Canada: l’horreur des pensionnats autochtones dénoncée par les enfants

Après la découverte macabre du pensionnat de Kamloops, des élèves se sont mobilisés pour rappeler le souvenir des enfants autochtones morts dans leur ville.

Un enfant de l'association francophone de Kamloops évoquant l'histoire des pensionnats autochtones @BelgaImage

« On les forçait à couper les liens avec leur famille« , raconte un élève d’une école de Kamloops, dans l’ouest du Canada. Avec ses camarades, il a enregistré jeudi une « carte postale sonore » sur l’histoire tragique des pensionnats autochtones où ont péri des milliers d’enfants.

Un hommage saisissant

Après l’annonce par la communauté de Tk’emlúps te Secwépemc de la découverte de 215 dépouilles d’enfants à proximité du pensionnat autochtone de Kamloops, quelques kilomètres au sud de l’école Collines d’Or, l’enseignante Bonnie Antoine a proposé à ses élèves de composer ensemble un texte racontant l’histoire de ces institutions.
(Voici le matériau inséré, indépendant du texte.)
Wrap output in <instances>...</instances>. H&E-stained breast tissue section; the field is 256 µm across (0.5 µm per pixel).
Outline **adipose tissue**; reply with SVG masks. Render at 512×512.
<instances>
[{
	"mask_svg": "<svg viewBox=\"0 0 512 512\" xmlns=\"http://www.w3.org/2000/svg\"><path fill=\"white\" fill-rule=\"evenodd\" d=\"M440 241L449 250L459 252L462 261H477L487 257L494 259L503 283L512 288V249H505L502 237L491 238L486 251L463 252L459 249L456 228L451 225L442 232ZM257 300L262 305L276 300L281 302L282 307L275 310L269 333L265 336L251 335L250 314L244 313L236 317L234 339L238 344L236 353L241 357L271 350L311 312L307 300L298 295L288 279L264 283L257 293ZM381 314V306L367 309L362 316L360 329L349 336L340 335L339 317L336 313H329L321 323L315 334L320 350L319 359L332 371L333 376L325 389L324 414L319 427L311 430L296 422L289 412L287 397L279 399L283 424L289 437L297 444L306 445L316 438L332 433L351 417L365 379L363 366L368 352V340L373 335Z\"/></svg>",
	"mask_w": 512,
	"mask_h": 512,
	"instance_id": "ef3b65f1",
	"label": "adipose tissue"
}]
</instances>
Le chaos de la cour de récréation fait place à un silence solennel, percé seulement de chants d’oiseaux, lorsque 18 élèves âgés d’une douzaine d’années se succèdent au micro. « Nous, enfants francophones de Kamloops, souhaitons rendre hommage aux enfants disparus de l’ancien pensionnat situé dans notre ville, sur le territoire non-cédé de la Première nation Secwepemc« , commence le texte.

Les élèves expliquent alors, avec leurs mots simples, les sévices subis par les enfants autochtones séparés de leurs parents et forcés à vivre dans ces pensionnats gérés par l’église et le gouvernement canadien, qui visaient à les couper de leur culture afin de leur inculquer des valeurs occidentales. « Les parents de ces jeunes étaient forcés d’envoyer leurs enfants dans ces écoles, sinon le gouvernement les mettait en prison« , poursuivent-ils.

Au total, on estime que 150.000 enfants auraient intégré ce système géré par l’église au nom du gouvernement canadien. Beaucoup d’entre eux, après avoir été séparés de leurs familles et forcés à adopter un nom européen, y ont subi des maltraitances physiques et sexuelles, et des milliers d’entre eux ont disparu, selon le rapport d’une commission d’enquête. « On leur coupait les cheveux, on leur interdisait de parler leur langue traditionnelle et de faire leur danse. On les forçait également à couper les liens avec les familles. Le but de ces institutions était de ‘tuer l’Indien dans l’enfant’« , dénoncent les élèves.

« La vraie histoire »

Certains élèves semblent prendre cette mission d’information à coeur: Ilyass, 12 ans, supplie de pouvoir remplacer l’un de ses camarades pour la lecture d’une partie du texte: « Je peux remplacer Michael? S’il te plaît? S’il te plaît?« . « Ça me touche beaucoup que des enfants autochtones aient été enlevés à leurs parents pour les mettre dans des écoles résidentielles, leur enlever leurs traditions, changer leur personnalité« , raconte à l’AFP ce jeune d’origine marocaine. A la fois triste et fier, il se réjouit « de pouvoir informer les autres personnes avec autant de détails de ce que les autochtones vivaient avant« .

Pour son enseignante Bonnie Antoine, du peuple Métis de la Rivière Rouge, « c’est important d’en parler car ça permet de connaître la vraie Histoire. La perspective autochtone n’a jamais été bien partagée dans les livres d’histoire, et avec ces trouvailles (des dépouilles d’enfants autochtones), cela nous permet de raconter les vraies histoires qui se sont passées au Canada« .

En partenariat avec l’association francophone de Kamloops, elle réalise depuis avril ces « cartes postales sonores » publiées sur le site de l’association ou sur Facebook, pour partager l’histoire du Canada avec des élèves en France. Elle a sauté sur l’occasion d’aborder ce sujet d’actualité qui lui tient particulièrement à cœur: les parents de son mari, un chef autochtone, ont été internés au pensionnat de Kamloops. « Les peuples autochtones à travers le Canada ont vécu des injustices et c’est important qu’on en parle pour être capables de se réconcilier, et que dans nos communautés, on commence la guérison de toutes les choses qui se sont passées avec la colonisation« , raconte-t-elle en serrant contre elle ses deux enfants, Sequoia et Maya.